J'aime toujours lire chez QUICHOTTINE, MARY J'DAN,
PLUME et P
B-R, alors je ne vais pas vous faire sourire ce soir, mais vous faire travailler un peu les quelques neurones qui ne sont pas
encore brûlés par le soleil, et m'essayer à la recherche littéraire. (je vois des bouches qui sont en train de remonter, non, non, pas ce soir !)
Je vous soumets une lettre, à vous de la déchiffrer AVANT de lire la traduction juste en-dessous..
Lettre de La Pègre repentante à S.M. le Gros Dabuche.
Fiston,
Nos chasses n'ont cessé de lansquiner depuis qu'on t'exbalança sur le grand trimar ; une longe s'est ésgarée depuis qu'à tézigue nous avons brodé sur le mince pour
notre décarade du pré, tu dois penser combien nous crossions de voir nos durs riblés que de plus belle.
Mais ô grand Mec,
Tu as raboulé sur notre orgue, et la première plombe qui va crosser sera celle de notre exbalancement ; nous te rebrodons ce babillard pour te prier de rengracier
sur le panidechy en faveur de nos zigues ; c'est toujours du bocard pané que les amis de la patache brodent pour toi, las d'être au pré où l'on nous saboule sans cesse, où l'on lansquine toute la
longe, où l'on ne peut roupiller de la sorgue, où les durs nous attigent les guibolles, enfin où l'on est sans frusque, sans lizette, sans limasse, sans combre, sans loubions, sans blavins, pas
de passifs de la mère Roussemont, pas de bogue pour savoir les plombes, sans larton, sans crigne, sans tréfouin, sans picton, sans eaudafe, en un mot rien à morfiller, et du cercle
niberte.
NON, PAS LE DROIT DE REGARDER TOUT DE SUITE....
TRADUCTION
Les malheureux forçats à S.M. Louis XVIII, roi de France.
Sire,
Nos yeux n'ont cessé de verser des larmes depuis que nous fûmes privés de votre auguste présence. Une année de souffrance s'est passée depuis l'époque où nous
avions pris la respectueuse liberté de vous adresser une demande en grâce, et ce fut, vous n'en pouvez douter, ô grand roi, un surcroit de douleur en nous voyant, par la malveillance, frustrés de
tout espoir de liberté ;
Mais votre retour a ranimé notre espérance, et nous nous empressons de vous adresser notre supplique, gémissant loin de nos familles désolées, étant accablés de
fers, exposés sans cesse au vent, à la pluie, souvent privés de dormir la nuit, mal vêtus, sans habit, une seule casaque, point de gilet, peu de chemises, pas de mouchoir de poche, de très-gros
souliers, souvent sans pain, sans viande, sans tabac, sans vin, sans eau-de-vie pure, enfin sans rien à manger et pas d'argent. Voilà le tableau de notre triste situation.

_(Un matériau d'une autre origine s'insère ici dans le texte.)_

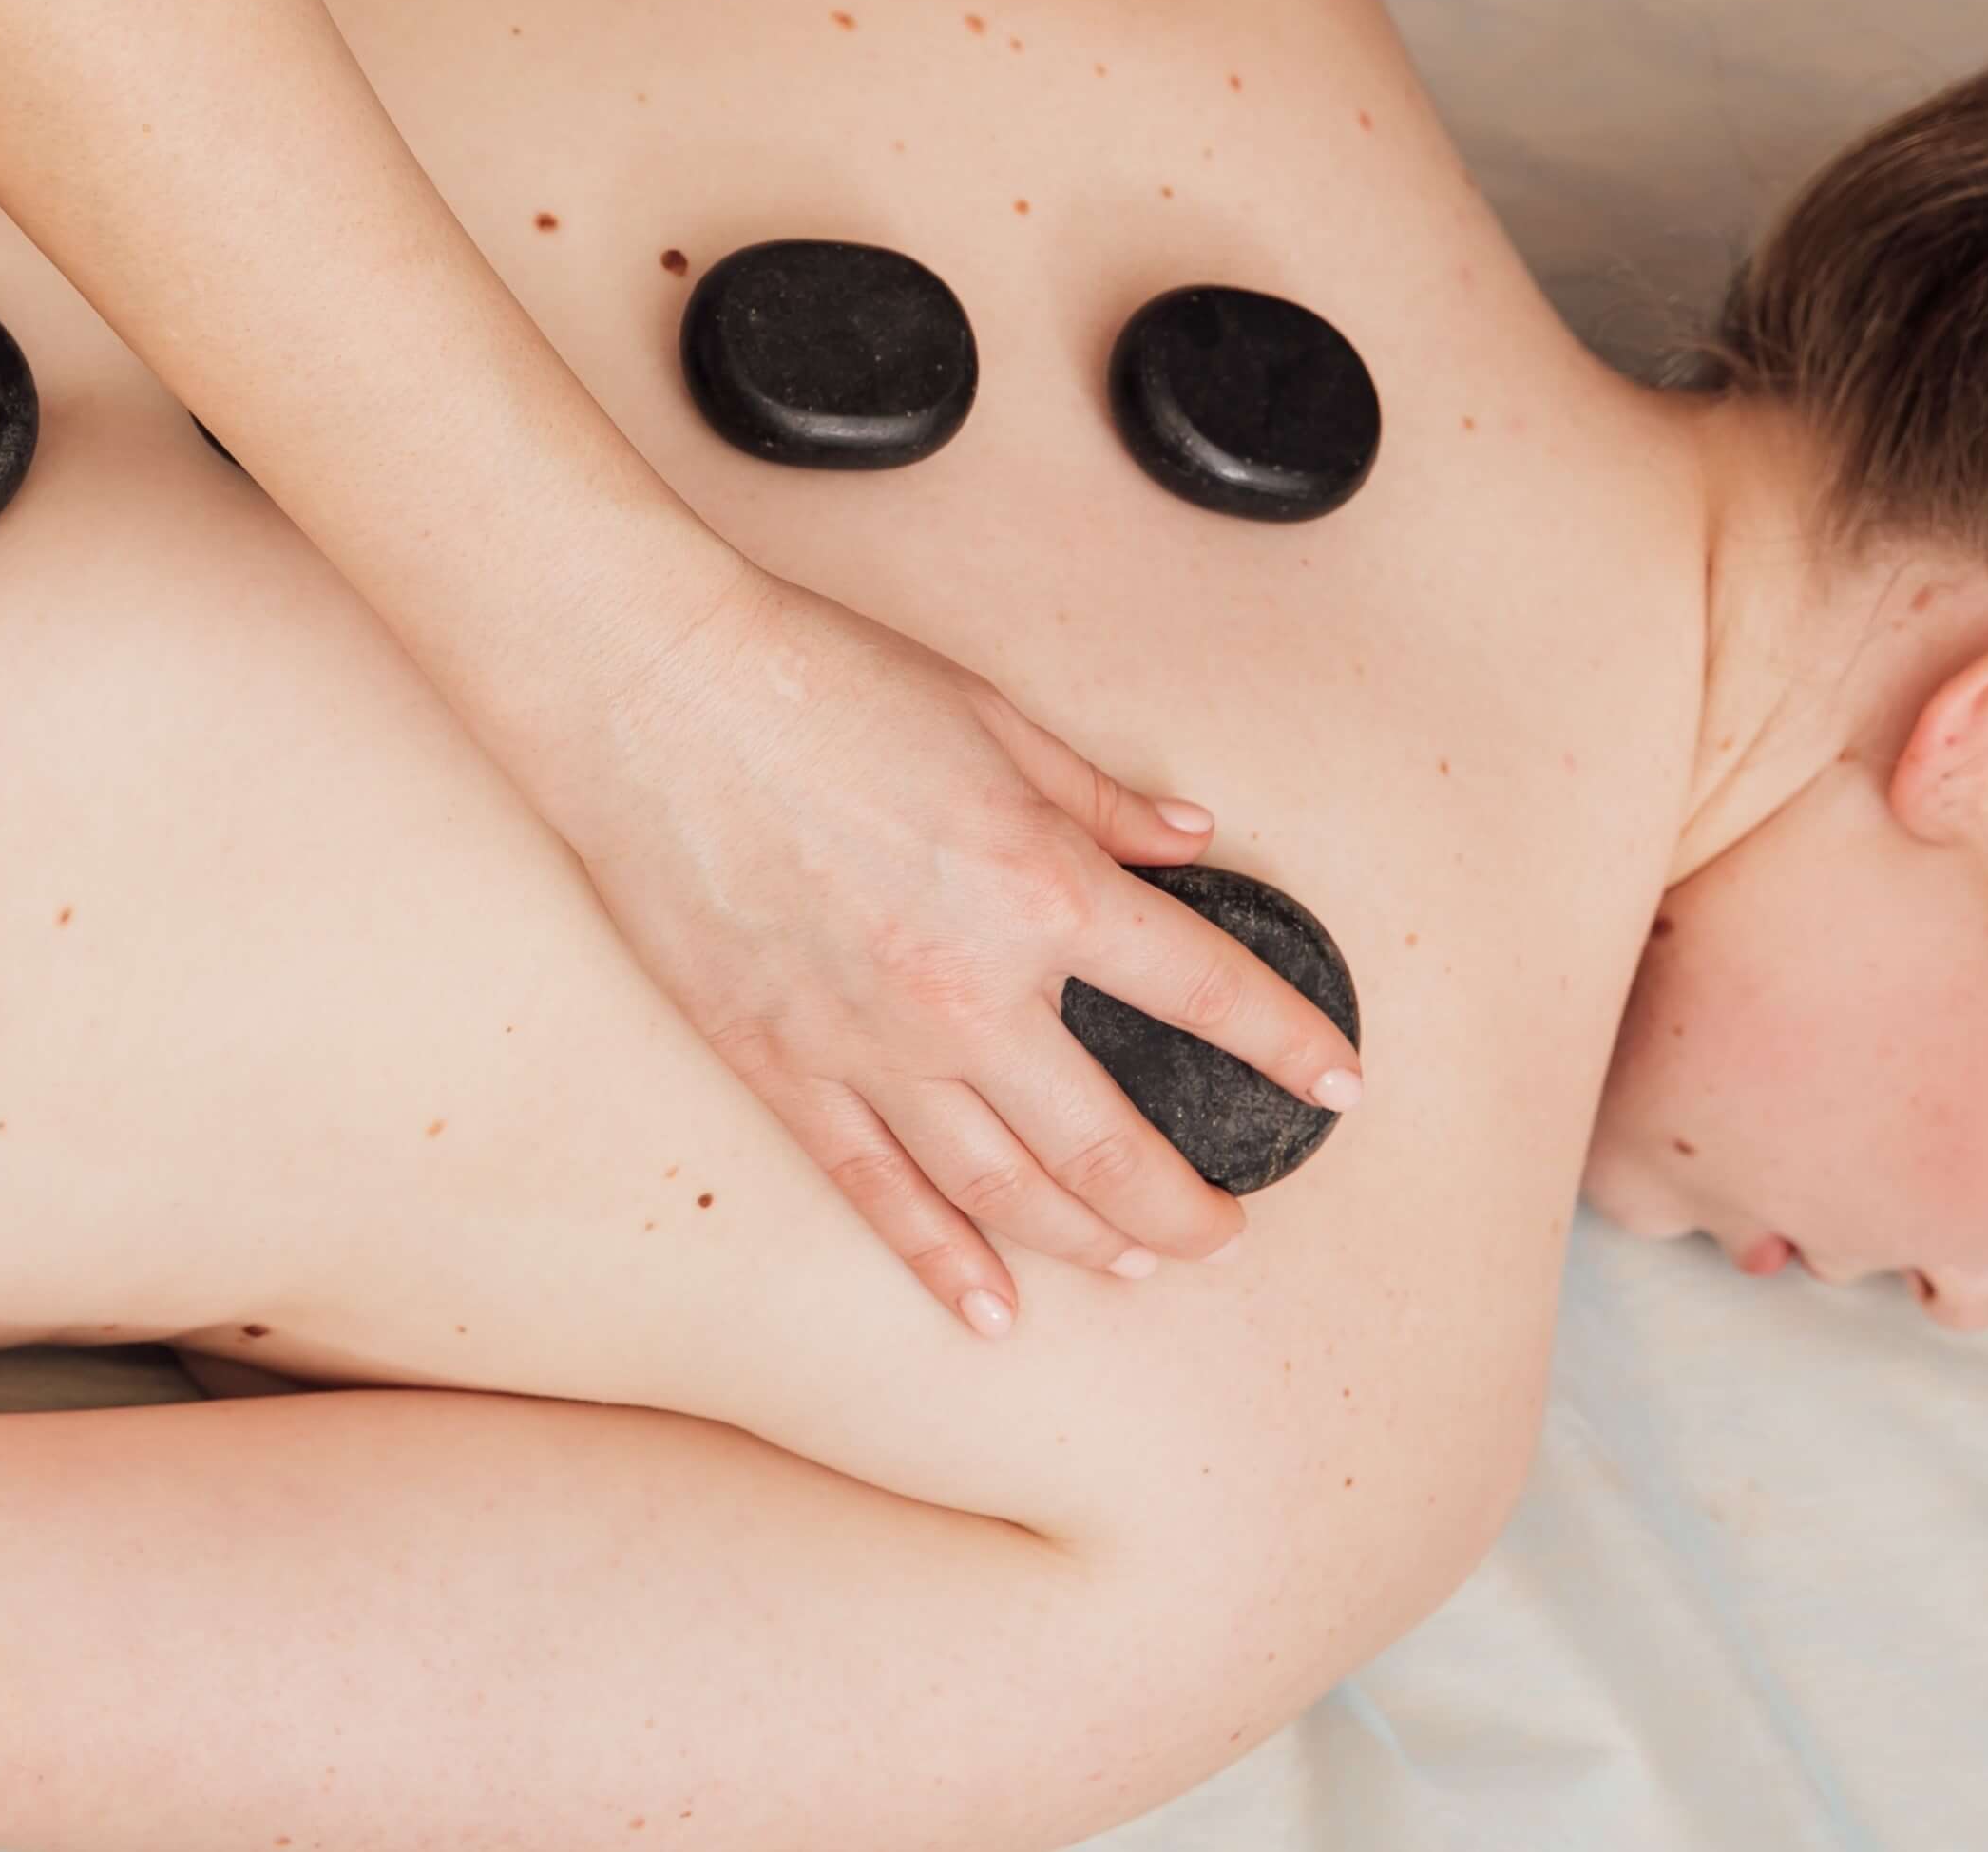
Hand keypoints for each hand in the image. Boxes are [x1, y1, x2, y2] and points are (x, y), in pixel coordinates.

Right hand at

ALORS ? VOUS AVIEZ TOUT COMPRIS ?
ET UNE PETITE CHOSE BEAUCOUP PLUS.... LEGERE ?
"Ha, Monsieur mon fils, ainsi vous avez goût à ce petit serpent et à ses petites pommes? (il parle d'une chambrière). Et bien faites-vous! Car plus mignonne
belette mince et ronde, oncques ne vit jamais dans le Sarladais! Hélas! A vous parler à la soldate et sans rien pimplocher (sans fard), j'eusse fort désiré qu'il prendrait fantaisie à votre
aîné François d'entrer en ce joli clos pour y faire ses premières armes. Mais votre aîné se hausse étrangement du col, tordant le nez sur nos gens et ne veut pour son coup d'essai que
demoiselle noble, laquelle n'étant point le Roi de France, je ne peux lui bailler. Et le voilà, à son âge, vierge et pucelet, et plus niais qu'un poussin béjaune (bec jaune) portant encore sa
coquille au cul".
"Je fus en mon inapaisé courroux plus muet que carpion en torrent".